Pulp mills can’t operate without wood chips, which are barged in, and the stike couldn’t have come at a worse time for the pulp industry, which just started making money again, reports the CBC.

Meanwhile, the Port of Vancouver says it remains open for business with cargo continuing to move with minimal delays in the inner harbour, following the strike action which began Friday April 16.
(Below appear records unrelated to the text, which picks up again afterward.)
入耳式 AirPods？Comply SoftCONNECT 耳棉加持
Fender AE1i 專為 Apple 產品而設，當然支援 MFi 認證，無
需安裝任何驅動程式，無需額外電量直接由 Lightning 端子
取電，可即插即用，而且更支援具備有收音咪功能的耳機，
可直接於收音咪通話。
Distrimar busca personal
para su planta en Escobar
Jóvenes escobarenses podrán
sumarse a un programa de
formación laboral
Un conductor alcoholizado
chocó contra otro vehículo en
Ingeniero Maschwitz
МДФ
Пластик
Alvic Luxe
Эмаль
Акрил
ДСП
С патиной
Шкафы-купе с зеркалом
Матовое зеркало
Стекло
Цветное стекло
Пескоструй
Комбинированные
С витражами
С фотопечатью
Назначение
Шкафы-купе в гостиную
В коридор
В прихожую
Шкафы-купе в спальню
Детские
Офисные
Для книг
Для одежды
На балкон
According to Port of Vancouver spokesman Jon Hicke, mediated talks between the two parties adjourned last night at 21:30 and are scheduled to resume again today, April 21, at 14:00. The Vancouver Port Authority is urging both sides to reach a settlement.Hicke says goods worth about C$100 million (USD $74.3 million) a day pass through Vancouver’s port, including coal, wheat, wood products, potash and finished goods.Port officials estimate the strike is costing British Columbia up to $100 million a day, affecting everything from cruise ships to container traffic.Labour Minister Claudette Bradshaw named Bill Lewis as mediator four days after 800 members of the Canadian Merchant Service Guild walked off the job, demanding higher wages and improved working conditions. “I urge both parties to make all reasonable efforts to conclude a collective agreement without delay,” Bradshaw said in a statement announcing the appointment of Lewis. The Financial Post, meanwhile, reports that operations at Deltaport, near the U.S. border, have been virtually halted with no ships coming in and shipments of container cargo being turned away.
Tug and barge companies say they haven’t ruled out going to court to seek an injunction if the mediation fails.